The Executable Cocktail Napkin

And that, it turns out, is the cocktail napkin.  An executable specification - maintainable code for IT, transparent documentation for the business.

The 500 lines of code are distilled away.  Programmers are empowered to operate at unprecedented speed, since the logic engine plays the role of the spreadsheet for transaction processing, eliminating all the checking, the SQLs, the optimizations... the noise.

For Web 2.0

There's lots of ways to deliver a functioning runtime: integrate it into the DBMS, generate triggers, generate App Server code, etc.  But it's simple - we're in the Web 2.0 age, and RESTful servers are the consensus way for computers and mobile devices to talk.  It's fast, it's easy, and it's ubiquitous.
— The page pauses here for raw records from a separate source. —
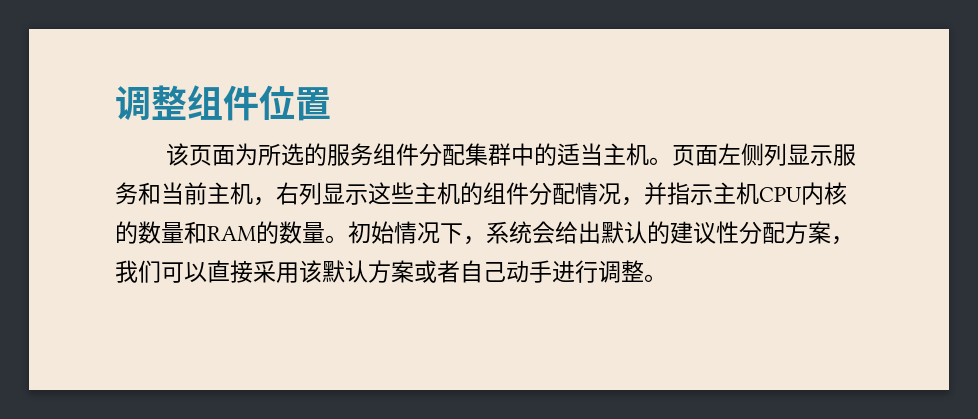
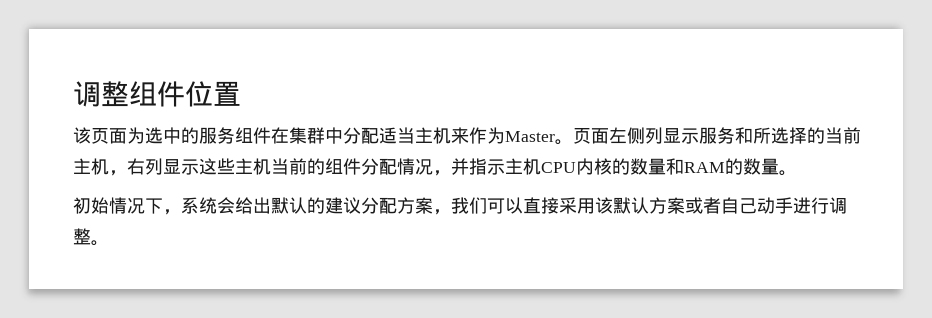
[258,143,305,166] 所选 -> [145,127,181,144] 选中
[419,143,650,166] 分配集群中的适当主机 -> [271,127,555,144] 在集群中分配适当主机来作为Master
(161, 193) none -> [753,127,825,144] 所选择的
(460, 193) none -> [271,158,307,175] 当前
(348, 239) none -> (797, 173) //
[716,221,739,244] 性 -> (361, 205) none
So, the ideal way to expose Reactive Database logic is as a RESTful server, managing SQL data residing in the cloud or on premise, watching the in=coming Put/Post/Delete requests (events).  One step further - make the RESTful server itself  a cloud-based service, so there's no install, no IDE.  Reactive Logic is specified via the Browser.

The economics are compelling: half the app gets built in a tenth the time.  Mobile, Web-app and SOA ready.  Maintenance is performed at the same level, so enjoys the same benefits - dealing with iterations is suddenly easy..  And it's transparent - the code is the documentation.